By Alex Karani
Rental property investments are generally low-risk investments with high-income potential. However, both traditional long-term rentals and short-term rentals come with their own advantages and disadvantages. Regardless, in recent years, more and more people are getting into short-term rentals. Many travelers prefer the experience of vacation rentals to that of hotels. Airbnb, in particular, has become very popular worldwide. Even with this trend, there are still diverse views of whether buying property for Airbnb would be a smart move. It can be confusing for first-time real estate investors who are considering this strategy in 2020. Is owning an Airbnb investment really as lucrative as it seems?
While the long-term rental strategy may have great advantages, there are some compelling reasons to consider buying vacation rental property for Airbnb instead. In this blog, we are going to analyze the pros of Airbnb real estate investing in order to help you find out why buying property for Airbnb is still a profitable investment option to consider in 2020.
The vacation rental market has grown exponentially in recent years. This is mainly because short-term rentals have become a more appealing and cheaper alternative to hotels for tourists and business travelers looking for accommodation. Therefore, they are able to attract many guests. Being a current market trend, making money with Airbnb is more promising. If you are wondering whether buying an Airbnb investment property would be a good investment, this is a fact which you should consider. However, you should look to find an Airbnb rental property in a good housing market that can guarantee a high Airbnb occupancy rate.
Take a look at what to expect for Airbnb occupancy rates by city in 2020.
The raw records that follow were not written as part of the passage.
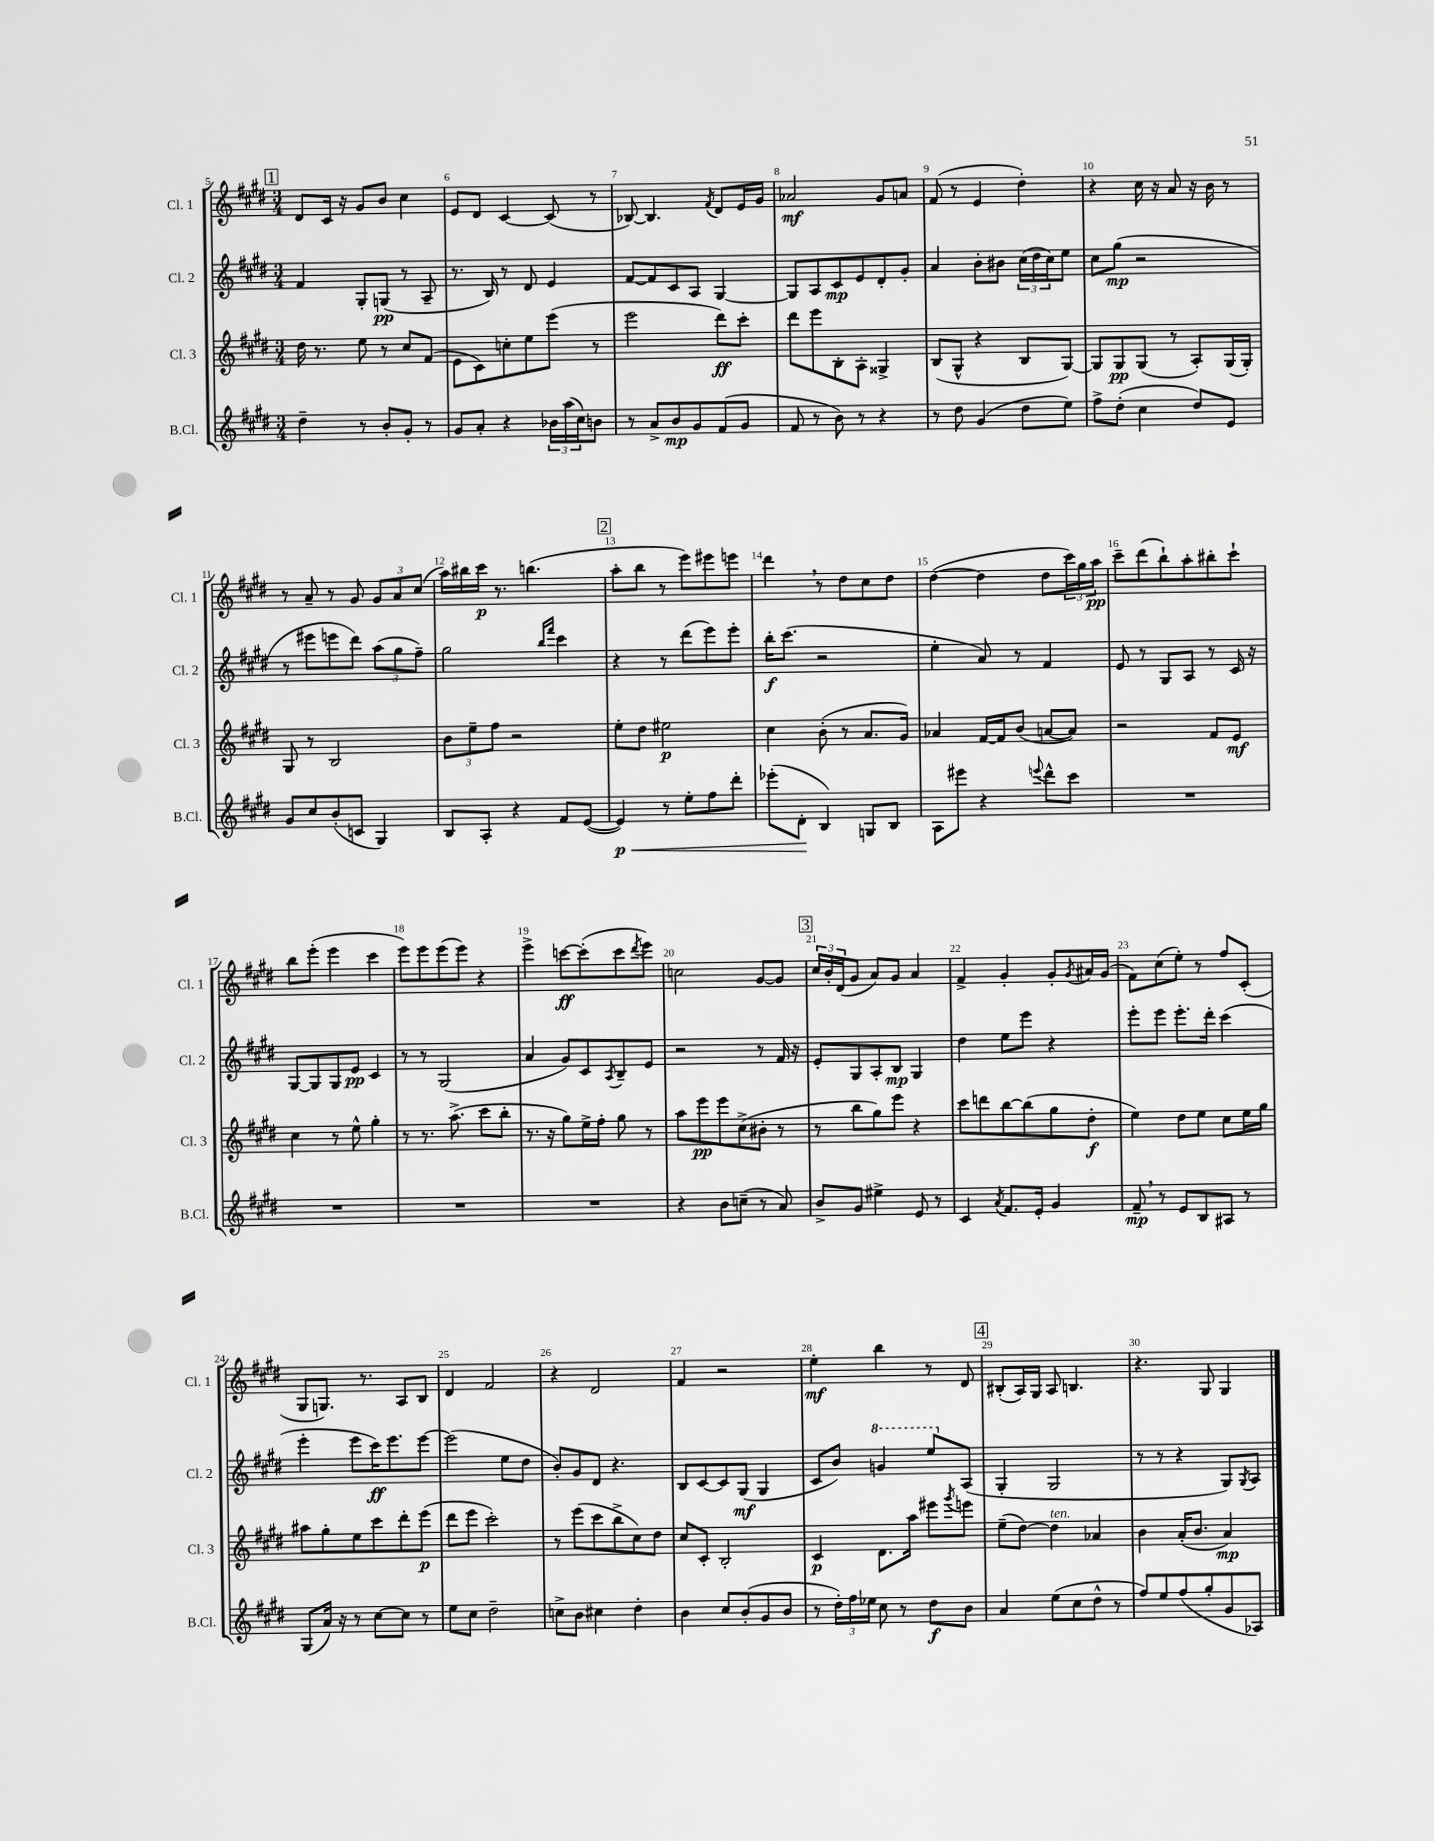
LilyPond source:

<<
\new StaffGroup <<
\new Staff = "s0" \with { instrumentName = "Cl. 1" shortInstrumentName = "Cl. 1" } {
    \clef treble \key e \major \numericTimeSignature \time 3/4
    \mark \markup { \box "1" } dis'8 cis'16 r16 gis'8 b'8 cis''4 |
    e'8 dis'8 cis'4~ cis'8( r8 |
    bes8~) bes4. \acciaccatura { fis'8 } dis'8 e'16 gis'16 |
    aes'2\mf gis'8 a'8 |
    fis'8( r8 e'4 dis''4-.) |
    r4 cis''16 r16 a'8 r16 b'16 r8 |
    r8 a'8-- r8 gis'8 \tuplet 3/2 { gis'8 a'8 cis''8( } |
    a''16) bis''16 cis'''16\p r8. b''4.( |
    \mark \markup { \box "2" } a''8-. b''8 r8 e'''8) eis'''8 e'''8 |
    dis'''4 \breathe r8 dis''8 cis''8 dis''8 |
    dis''4~( dis''4 dis''8 \tuplet 3/2 { cis'''16) gis''16 a''16\pp } |
    cis'''8-- dis'''8( b''8-!) a''8-. bis''8-. cis'''8-! |
    b''8 e'''8-.( e'''4 cis'''4 |
    e'''8) e'''8 e'''8( e'''8) r4 |
    e'''4-> c'''8~\ff c'''8-.( c'''8 \acciaccatura { dis'''8 } e'''8) |
    c''2 gis'8~ gis'8 |
    \mark \markup { \box "3" } \tuplet 3/2 { cis''16 b'16-. dis'16( } gis'8 a'8) gis'8 a'4 |
    fis'4-> gis'4-. gis'8-. \acciaccatura { gis'8 } ais'16 gis'16( |
    fis'8) cis''8( e''8-.) r8 fis''8 cis'8-.( |
    gis8 g8.) r8. a8 b8 |
    dis'4 fis'2 |
    r4 dis'2 |
    fis'4 r2 |
    e''4-.\mf b''4 r8 dis'8 |
    \mark \markup { \box "4" } bis8-.( a16) gis16 a8 b4. |
    r4. gis8 gis4 \bar "|." |
}
\new Staff = "s1" \with { instrumentName = "Cl. 2" shortInstrumentName = "Cl. 2" } {
    \clef treble \key e \major \numericTimeSignature \time 3/4
    \mark \markup { \box "1" } fis'4 gis8-. g8\pp( r8 a8-- |
    r8. b16) r8 dis'8 e'4 |
    fis'8~ fis'8 cis'8 a8 gis4~ |
    gis8 a8 cis'8\mp e'8 dis'8-. gis'8-. |
    a'4 b'8-. bis'8 \tuplet 3/2 { cis''16( dis''16 cis''16) } e''8 |
    cis''8 gis''8\mp( r2 |
    r8 eis'''8 e'''8 dis'''8) \tuplet 3/2 { a''8( gis''8 fis''8--) } |
    gis''2 \grace { b''16 fis'''16 } cis'''4 |
    \mark \markup { \box "2" } r4 r8 dis'''8( e'''8) e'''8-. |
    b''16-.\f cis'''8.( r2 |
    e''4-. a'8) r8 fis'4 |
    e'8 r8 gis8 a8 r8 cis'16 r16 |
    gis8~ gis8 gis8 e'8\pp cis'4 |
    r8 r8 gis2( |
    a'4 gis'8) cis'8 \acciaccatura { a8 } b8-- e'8 |
    r2 r8 fis'16 r16 |
    \mark \markup { \box "3" } e'8-. gis8 a8-. b8\mp gis4 |
    dis''4 e''8 e'''8 r4 |
    e'''8-. e'''8 e'''8.-. dis'''16-. cis'''4( |
    e'''4-. e'''8 cis'''16\ff) e'''8. e'''8~ |
    e'''2( e''8 dis''8 |
    b'8-.) gis'8 dis'8 r4. |
    b8 cis'8~ cis'8 gis8\mf( gis4 |
    cis'8 b'8) \ottava #1 g''4 e'''8 \ottava #0 a8( |
    \mark \markup { \box "4" } gis4-. gis2 |
    r8 r8 r4 gis8) \acciaccatura { gis8 } a8 \bar "|." |
}
\new Staff = "s2" \with { instrumentName = "Cl. 3" shortInstrumentName = "Cl. 3" } {
    \clef treble \key e \major \numericTimeSignature \time 3/4
    \mark \markup { \box "1" } dis''16 r8. e''8 r8 cis''8 fis'8( |
    e'8 cis'8) c''8-. e''8 e'''8( r8 |
    e'''2 dis'''8\ff) cis'''8-. |
    dis'''8 e'''8 b8-. a8-. gisis4-> |
    b8( gis8-^ r4 b8 gis8~) |
    gis8 gis8\pp gis8( r8 a8-.) gis16( gis16-.) |
    gis8 r8 b2 |
    \tuplet 3/2 { b'8 e''8-- fis''8 } r2 |
    \mark \markup { \box "2" } e''8-. dis''8 eis''2\p |
    cis''4 b'8-.( r8 a'8. gis'16) |
    aes'4 fis'16~ fis'16 b'8( a'8~ a'8) |
    r2 fis'8 e'8\mf |
    cis''4 r8 e''8-^ gis''4-. |
    r8 r8. a''8.->( cis'''8 b''8-. |
    r8. r16 gis''8) e''16-> fis''16-. gis''8 r8 |
    a''8 e'''8\pp e'''8 cis''8->( bis'8-. r8 |
    \mark \markup { \box "3" } r8 b''8 gis''8) e'''8 r4 |
    cis'''8 d'''8 b''8~ b''8( gis''8 dis''8-.\f |
    e''4) dis''8 e''8 cis''8 e''16 gis''16 |
    ais''8 gis''8-. e''8 cis'''8 dis'''8-. e'''8\p( |
    dis'''8 e'''8 cis'''2-.) |
    r8 e'''8( cis'''8 b''8-> cis''8) dis''8 |
    cis''8 cis'8-. b2-. |
    cis'4\p dis'8. a''16 eis'''8 \acciaccatura { gis'''8 } e'''8 |
    \mark \markup { \box "4" } e''8--( dis''8~) dis''4^\markup { \italic "ten." } aes'4 |
    b'4 a'16-.( b'8. a'4\mp) \bar "|." |
}
\new Staff = "s3" \with { instrumentName = "B.Cl." shortInstrumentName = "B.Cl." } {
    \clef treble \key e \major \numericTimeSignature \time 3/4
    \mark \markup { \box "1" } dis''4-- r8 b'8-. gis'8-. r8 |
    gis'8 a'8-. r4 \tuplet 3/2 { bes'16 a''16( cis''16) } b'8 |
    r8 a'8-> b'8\mp gis'8 fis'8( gis'8 |
    fis'8 r8 b'8) r8 r4 |
    r8 dis''8 gis'4( dis''8 e''8) |
    fis''8-> dis''8-.( cis''4 dis''8) e'8 |
    gis'8 cis''8 b'8-.( c'8 gis4) |
    b8 a8-. r4 fis'8 e'8~( |
    \mark \markup { \box "2" } e'4\p\<) r8 e''8-. fis''8 dis'''8-. |
    ees'''8-.( dis'8-.\! b4) g8 b8 |
    a8 eis'''8 r4 \appoggiatura { e'''8 } dis'''8-^ cis'''8 |
    R2. |
    R2. |
    R2. |
    R2. |
    r4 b'8 c''8--( r8 a'8) |
    \mark \markup { \box "3" } b'8-> gis'8 eis''4-> e'8 r8 |
    cis'4 \acciaccatura { a'8 } fis'8. e'16-. gis'4 |
    fis'8--\mp \breathe r8 e'8 b8 ais8 r8 |
    gis8( a'16) r16 r8 cis''8~ cis''8 r8 |
    e''8 cis''8 dis''2-- |
    c''8-> b'8 cis''4 dis''4-. |
    b'4 cis''8 b'8-.( gis'8 b'8 |
    r8 \tuplet 3/2 { dis''16-.) fis''16 ees''16 } cis''8 r8 dis''8\f b'8 |
    \mark \markup { \box "4" } a'4 e''8( cis''8 dis''8-^ r8 |
    fis''8) e''8 fis''8( gis''8-. gis'8 aes8) \bar "|." |
}
>>
>>
\layout { \context { \Score currentBarNumber = #5 \override BarNumber.break-visibility = ##(#f #t #t) barNumberVisibility = #all-bar-numbers-visible } }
Another benefit of buying property for Airbnb is its higher income potential. If the location is right, short-term rentals generally have higher returns than long-term rentals. This is even after considering the more work and fees that come with managing short-term rentals. So long as you have a steady stream of guests, you can generate more cash flow and a higher return on investment. Since you will be renting out your investment property daily or every few days, Airbnb rental income will typically be far more that renting out a house monthly or annually. Bear in mind that all real estate markets are different. Again, make sure you have found the right market before buying a rental property for Airbnb.
Flexible pricing also makes buying property for Airbnb attractive to real estate investors. Airbnb hosts have the freedom to decide the nightly rates of their rental properties as they see fit. If there is a high demand, you can maximize profits by increasing the rental rates. You can also lower the rental rate during the off season to attract more guests and avoid a high vacancy rate. Therefore, buying an Airbnb investment property allows you to control your monthly rental income. This is not the case with traditional rentals. Once you have a tenant in your house, you can’t increase the rent before the lease term is over. You need to study the housing market and develop a dynamic pricing strategy appropriate for that particular market.
One interesting benefit of buying property for Airbnb is how flexible it is in use. As an investor, you can decide between renting out a whole house or renting out part of the house. In fact, many investors starting out in Airbnb real estate investing are using their homes as Airbnb rentals. Even if you are not living in the house, you can still block off dates when you want it for personal use. You get to decide when to have your rental property on the market.
Even though owners of long-term rentals have less ongoing maintenance work and costs, they usually lose a lot of control over their investment properties. Therefore, it becomes harder for them to identify maintenance issues before they worsen. Buying property for Airbnb allows you to clean and do maintenance work on the house more frequently because of the regular turnover. Consequently, short-term rentals are typically better maintained.
Short-term rental properties are generally less risky since you are not stuck with just one Airbnb guest for a long period of time. If you own a traditional long-term rental and the tenant suddenly stops paying rent, you are in trouble until you evict them and find another tenant. Without monthly rental income, you will be unable to pay your mortgage unless you use other sources. As you know, evicting a tenant can also be a long and costly process.
With an Airbnb rental property, you don’t have to worry much about tenant eviction. Your Airbnb rental income each month is generated from many different guests. Therefore, you don’t run the risk of going for several months without income.
Most people are discouraged from buying property for Airbnb when they imagine the amount of work that comes with it. However, even if you are a busy person, you can still invest in Airbnb. As the home-sharing industry grows, so does the number of property management companies for short-term rentals. After buying an investment property for Airbnb, you can hire a professional property management company to take care of the different aspects of the business. This includes marketing, dealing with guests, collecting payments, maintenance, and property cleaning and restocking between visits.
If you think that this is the right rental strategy for you, check out our guide on becoming an Airbnb host.
If you are looking to invest in real estate in 2021, buying property for Airbnb may be a great way to go. There are several benefits of Airbnb, making it a potentially lucrative real estate investment strategy. Just make sure you do your research and confirm that the numbers make sense.
If you choose to invest in Airbnb rentals, make sure you use data from a professional real estate broker for your market analysis and investment property analysis. A professional Airbnb profit calculation is a must-have if you want to find a profitable Airbnb investment property in the US housing market. This data analytics should include property metrics like Airbnb rental income, Airbnb occupancy rate, cash flow, cash on cash return, and cap rate. You should also check the regulations governing short-term rentals in your target area to ensure they wouldn’t adversely affect you.